Merely mounting a file system can cause read/writes. Many modern filesystems, from ext3/4 and xfs to NTFS, all have a journal that maintains metadata about the filesystem itself. If power is lost, incomplete shutdown, or a number of reasons, this journal is automatically read and written back to file structures across the drive to maintain consistency of the filesystem itself. This may happen during the mount process, whether or not the file-system is read-write.
For example, from the ext4 documentation the ro
mount option will...
Mount filesystem read only. Note that ext4 will replay the journal
(and thus write to the partition) even when mounted "read only". The
mount options "ro,noload" can be used to prevent writes to the
filesystem.
Although these driver level changes do not affect the content of files, it is a forensics standard to take cryptographic hashes of evidence upon collection in order to maintain a chain of custody. If one can show that the hash, ie sha256, of currently held evidence matches what was collected, then you can prove beyond reasonable doubt that the drive's data has not been modified during the analysis process.

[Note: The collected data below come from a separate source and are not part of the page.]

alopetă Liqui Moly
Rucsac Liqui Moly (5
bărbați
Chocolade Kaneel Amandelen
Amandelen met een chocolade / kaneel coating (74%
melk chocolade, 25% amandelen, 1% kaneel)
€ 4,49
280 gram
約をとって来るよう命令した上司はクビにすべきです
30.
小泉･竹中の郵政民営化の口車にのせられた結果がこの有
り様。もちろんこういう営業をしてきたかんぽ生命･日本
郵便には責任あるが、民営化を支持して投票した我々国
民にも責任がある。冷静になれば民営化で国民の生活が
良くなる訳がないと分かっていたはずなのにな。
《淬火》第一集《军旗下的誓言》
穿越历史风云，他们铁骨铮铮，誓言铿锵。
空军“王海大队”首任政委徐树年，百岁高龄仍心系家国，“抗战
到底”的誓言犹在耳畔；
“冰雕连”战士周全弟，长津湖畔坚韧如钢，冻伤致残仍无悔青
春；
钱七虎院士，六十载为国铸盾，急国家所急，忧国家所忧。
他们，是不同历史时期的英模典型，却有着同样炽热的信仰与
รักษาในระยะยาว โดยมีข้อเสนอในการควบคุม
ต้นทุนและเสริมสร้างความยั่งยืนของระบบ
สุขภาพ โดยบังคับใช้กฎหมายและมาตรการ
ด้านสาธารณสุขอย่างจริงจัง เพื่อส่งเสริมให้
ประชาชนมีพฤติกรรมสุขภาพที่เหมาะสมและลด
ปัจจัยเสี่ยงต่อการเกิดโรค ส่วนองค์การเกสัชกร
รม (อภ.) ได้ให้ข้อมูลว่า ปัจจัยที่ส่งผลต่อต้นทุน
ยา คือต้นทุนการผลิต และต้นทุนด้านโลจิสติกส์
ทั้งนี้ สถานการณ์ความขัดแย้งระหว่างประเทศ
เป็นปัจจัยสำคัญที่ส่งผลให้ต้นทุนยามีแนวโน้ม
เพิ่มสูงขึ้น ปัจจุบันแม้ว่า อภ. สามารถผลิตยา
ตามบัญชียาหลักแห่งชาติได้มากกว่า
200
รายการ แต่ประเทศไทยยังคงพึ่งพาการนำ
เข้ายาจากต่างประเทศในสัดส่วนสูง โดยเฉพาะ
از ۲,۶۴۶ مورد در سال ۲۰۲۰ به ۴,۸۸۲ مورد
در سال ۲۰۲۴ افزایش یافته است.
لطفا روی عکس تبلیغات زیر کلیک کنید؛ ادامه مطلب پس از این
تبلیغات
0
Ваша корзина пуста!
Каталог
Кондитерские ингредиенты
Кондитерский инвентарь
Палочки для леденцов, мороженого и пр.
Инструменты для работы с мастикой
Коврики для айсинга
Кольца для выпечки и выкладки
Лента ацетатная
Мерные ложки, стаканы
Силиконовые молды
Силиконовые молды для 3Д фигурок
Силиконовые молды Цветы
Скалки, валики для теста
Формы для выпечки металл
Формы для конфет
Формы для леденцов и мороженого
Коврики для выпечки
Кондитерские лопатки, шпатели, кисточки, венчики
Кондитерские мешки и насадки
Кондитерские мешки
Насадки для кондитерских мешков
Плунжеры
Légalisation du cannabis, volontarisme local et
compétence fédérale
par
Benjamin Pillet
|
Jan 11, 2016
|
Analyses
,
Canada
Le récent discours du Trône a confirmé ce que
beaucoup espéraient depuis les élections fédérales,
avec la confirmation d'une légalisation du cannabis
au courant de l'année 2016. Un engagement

Digital evidence can be cited as evidence in nearly every crime
category. Forensic investigators need to be absolutely certain that
the data they obtain as evidence has not been altered in any way
during the capture, analysis, and control. Attorneys, judges and
jurors need to feel confident that the information presented in a
computer crime case is legitimate. How can an investigator ensure for
certain that his or her evidence is accepted in court?
According to the National Institute of Standards and Technology
(NIST), the investigator follows a set of procedures designed to
prevent the execution of any program that might modify the disk
contents. http://www.cru-inc.com/data-protection-topics/writeblockers/
A write blocker is necessary, because if any bit changes for any reason—OS, driver-level, file-system level or below—then the hashes of the collected vs analysed system will no longer match, and the drive's admissibility as evidence may be questioned.
The write-blocker is thus both a technical control against the possibility of low-level changes, and a procedural control to provide assurance that no changes were made, regardless of user or software. By removing the possibility of changes, it supports hashes to be used to show that analysed evidence matches collected evidence, and prevents many potential evidence handling problems and questions.
The JDFSL article's analysis shows that without a write-blocker, changes were made to the drives they tested. However, on the contrary side - the individual data files hashes would still be intact, so arguments for the soundness of evidence collected without a write blocker exist, but are not considered best-industry-practice.